The Bold Caballero
Cast & Crew
Zorro, the masked deliverer of Indians of Spanish-ruled California, is about to be hanged when General Palma is declared governor of Santa Cruz. Palma is to replace the tyrannical commandante, Sebastian Golle, who has been pilfering King Charles' tax money and terrorizing the natives. With the help of the Indians, Zorro escapes and, posing as Don Diego Vega, a gentleman pauper from Mexico, offers his services to Palma and his lovely daughter Isabella. Palma, however, refuses Diego and unwittingly sends him out as bait for Zorro. But as Palma chases the elusive hero, he is killed by a bandit who leaves Zorro's "Z" mark on his dead body. After Isabella is made governor, Golle plans to marry her and receive Santa Cruz as her dowery, and Diego agrees to do his wooing for him. Golle, meanwhile, has been taxing the Indians beyond their means and enslaving the sons of those who cannot pay.
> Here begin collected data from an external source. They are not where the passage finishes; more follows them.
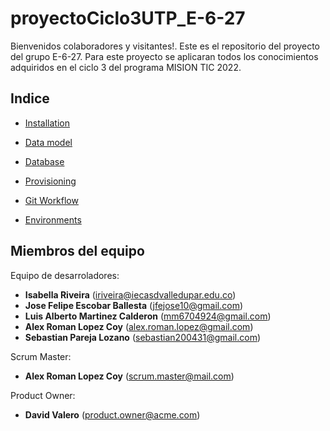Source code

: # proyectoCiclo3UTP_E-6-27

Bienvenidos colaboradores y visitantes!. Este es el repositorio del proyecto del grupo E-6-27. Para este proyecto se aplicaran todos los conocimientos adquiridos en el ciclo 3 del programa MISION TIC 2022.

Indice
-------------------

  <!-- * [Installation](doc/installation.md)  -->
  * [Installation](#) 
  <!-- * [Data model](doc/model.md) -->
  * [Data model](#)
  <!-- * [Database](doc/data.md) -->
  * [Database](#)
  <!-- * [Provisioning](doc/provisioning.md) -->
  * [Provisioning](#)
  <!-- * [Git Workflow](doc/git-workflow.md) -->
  * [Git Workflow](#)
  <!-- * [Environments](doc/environments.md) -->
  * [Environments](#)

Miembros del equipo
------------

<!-- Equipo de desarroladores, (vease [contributors](../../graphs/contributors)): -->
Equipo de desarroladores:
  - **Isabella Riveira** (iriveira@iecasdvalledupar.edu.co)
  - **Jose Felipe Escobar Ballesta** (jfejose10@gmail.com)
  - **Luis Alberto Martinez Calderon** (mm6704924@gmail.com)
  - **Alex Roman Lopez Coy** (alex.roman.lopez@gmail.com)
  - **Sebastian Pareja Lozano** (sebastian200431@gmail.com)

Scrum Master:
  - **Alex Roman Lopez Coy** (scrum.master@mail.com)

Product Owner:
  - **David Valero** (product.owner@acme.com)

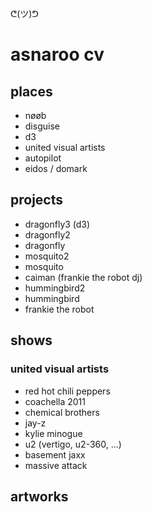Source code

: ᕦ(ツ)ᕤ
# asnaroo cv

## places

- nøøb
- disguise
- d3
- united visual artists
- autopilot
- eidos / domark

## projects

- dragonfly3 (d3)
- dragonfly2
- dragonfly
- mosquito2
- mosquito
- caiman (frankie the robot dj)
- hummingbird2
- hummingbird
- frankie the robot

## shows

### united visual artists

- red hot chili peppers
- coachella 2011
- chemical brothers
- jay-z
- kylie minogue
- u2 (vertigo, u2-360, ...)
- basement jaxx
- massive attack

## artworks

###  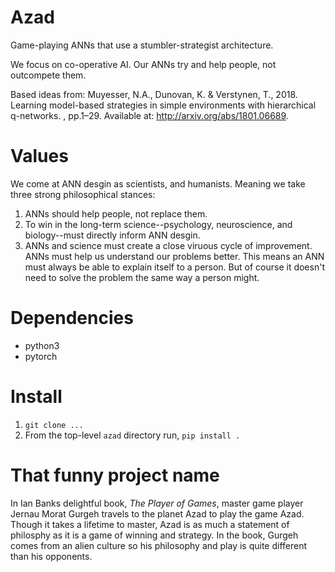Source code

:# Azad

Game-playing ANNs that use a stumbler-strategist architecture. 

We focus on co-operative AI. Our ANNs try and help people, not outcompete them.

Based ideas from: Muyesser, N.A., Dunovan, K. & Verstynen, T., 2018. Learning model-based strategies in simple environments with hierarchical q-networks. , pp.1–29. Available at: http://arxiv.org/abs/1801.06689.


# Values

We come at ANN desgin as scientists, and humanists. Meaning we take three strong philosophical stances:

1. ANNs should help people, not replace them.
2. To win in the long-term science--psychology, neuroscience, and biology--must directly inform ANN desgin.
3. ANNs and science must create a close viruous cycle of improvement. ANNs must help us understand our problems better. This means an ANN must always be able to explain itself to a person. But of course it doesn't need to solve the problem the same way a person might.


# Dependencies

- python3
- pytorch


# Install

1. `git clone ...`
2. From the top-level `azad` directory run, `pip install .`


# That funny project name

In Ian Banks delightful book, *The Player of Games*, master game player Jernau Morat Gurgeh travels to the planet Azad to play the game Azad. Though it takes a lifetime to master, Azad is as much a statement of philosphy as it is a game of winning and strategy. In the book, Gurgeh comes from an alien culture so his philosophy and play is quite different than his opponents. 

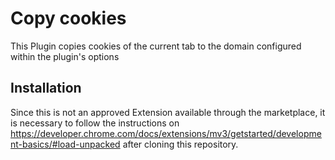 # Copy cookies

This Plugin copies cookies of the current tab to the domain configured within the plugin's options


## Installation
Since this is not an approved Extension available through the marketplace, it is necessary to follow the instructions on https://developer.chrome.com/docs/extensions/mv3/getstarted/development-basics/#load-unpacked after cloning this repository.
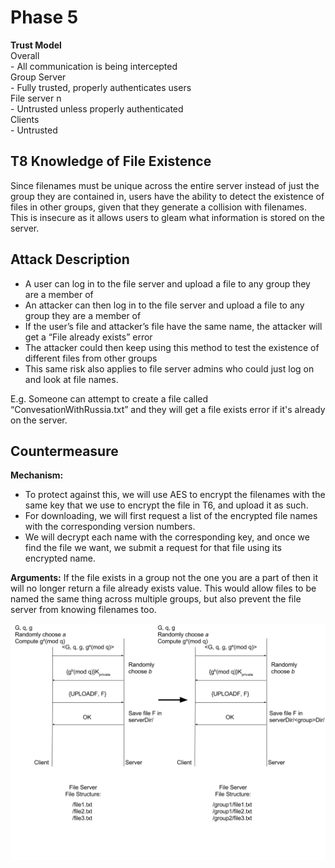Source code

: # Phase 5 


**Trust Model**  
Overall  
    - All communication is being intercepted  
Group Server  
	- Fully trusted, properly authenticates users  
File server n  
	- Untrusted unless properly authenticated  
Clients  
	- Untrusted  

## T8 Knowledge of File Existence
Since filenames must be unique across the entire server instead of just the group they are contained in, users have the ability to detect the existence of files in other groups, given that they generate a collision with filenames. This is insecure as it allows users to gleam what information is stored on the server.

## Attack Description

- A user can log in to the file server and upload a file to any group they are a member of
- An attacker can then log in to the file server and upload a file to any group they are a member of
- If the user’s file and attacker’s file have the same name, the attacker will get a “File already exists” error
- The attacker could then keep using this method to test the existence of different files from other groups
- This same risk also applies to file server admins who could just log on and look at file names.

E.g. Someone can attempt to create a file called “ConvesationWithRussia.txt” and they will get a file exists error if it's already on the server.

## Countermeasure

**Mechanism:**
- To protect against this, we will use AES to encrypt the filenames with the same key that we use to encrypt the file in T6, and upload it as such.
- For downloading, we will first request a list of the encrypted file names with the corresponding version numbers.
- We will decrypt each name with the corresponding key, and once we find the file we want, we submit a request for that file using its encrypted name.

**Arguments:** 
	If the file exists in a group not the one you are a part of then it will no longer return a file already exists value. This would allow files to be named the same thing across multiple groups, but also prevent the file server from knowing filenames too.


![T8](https://github.com/EricGhildyal/CS1653CryptoProject/blob/master/reports/images/t8.png)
When Golle's soldiers herd the slaves into the public square, their mothers cry for Zorro to deliver them. Hoping to expose Golle's barbarism, Diego brings Isabella to the square, where she promises to free the slaves once information on Zorro's whereabouts is brought to her and offers a public bounty of two hundred pieces of gold for the outlaw. Zorro, however, steals the gold and buys the slaves' freedom himself. Then, on Isabella's birthday, Golle stages a burlesque bullfight in which a child is placed in the ring, hoping to lure Zorro out of hiding. When Isabella pleads with the foppish Diego to save the child, he fights the bull bravely and adeptly, revealing his true virility and love for Isabella. Seeing them kiss, Golle accuses Diego of betraying him, and Diego fends off Golle and his soldiers and escapes. When Zorro's mark is found on Golle's wounded body, Isabella finally realizes Diego is Zorro and escapes from Golle's clutches to capture him, still determined to avenge her father's murder. Golle captures them both, however, and fatally whips Isabella's female companion, planning to blame her death on Zorro. When Zorro finds the woman marred with the same backwards "Z" found on Palma, Isabella finally realizes it was Golle who killed her father. Just as Zorro is about to be hanged, the natives stage an uprising and help him defeat Golle. Zorro's loyal priest then blesses Isabella and Zorro, and the couple falls through the gallows box and kisses.
Carlos De Valdez
Albert E. Levoy
The working titles for this film were The Mask of Zorro and The Beloved Rogue. This film was based on Johnston McCulley's character of Zorro, which first appeared in McCulley's story "The Curse of Capistrano" in All-Story Weekly (9 August-6 September 1919). Although onscreen credits state "Idea by Johnston McCulley"-suggesting that he contributed only to the screen treatment-and credit Wells Root with an original screenplay, a modern source credits McCulley and Root as co-screenwriters. Another modern source says this film is based on McCulley's story "The Return of Zorro." The Bold Caballero was Republic's first all-color feature. The film was screened in Lincoln, NE, the week of March 8, 1937 at a length of 60 minutes, as compared to the original length of 71-72 minutes. "The Curse of Capistrano" was published in book form under the title The Mark of Zorro in 1924. Among adaptations of McCulley's story is the 1920 film The Mark of Zorro, which was produced by Douglas Fairbanks Picture Corp., directed by Fred Niblo, and starred Douglas Fairbanks (see below); for a list of other "Zorro" films consult that entry. In 1974, 20th Century-Fox Television produced a version of The Mark of Zorro, directed by Don McDougall and starring Frank Langella and Ricardo Montalban. Modern sources list the following additional cast members: John Merton, Jack Kirk, Vinegar Roan, George Plues, Henry Morris, Chief Thunder Cloud, Pascale Perry, Jack Roberts, William Emile, Gurdial Singh, Steve Clark, Herman Hack, Rube Dalroy, Bill Wolfe, Si Jenks, Harrison Greene, Jimmy Aubrey, Jack Rockwell, Artie Ortego, Dick Botiller, Wally West, Ed Phillips, Sherry Tansey, Henry Hall, Ben Corbett and Bud McClure.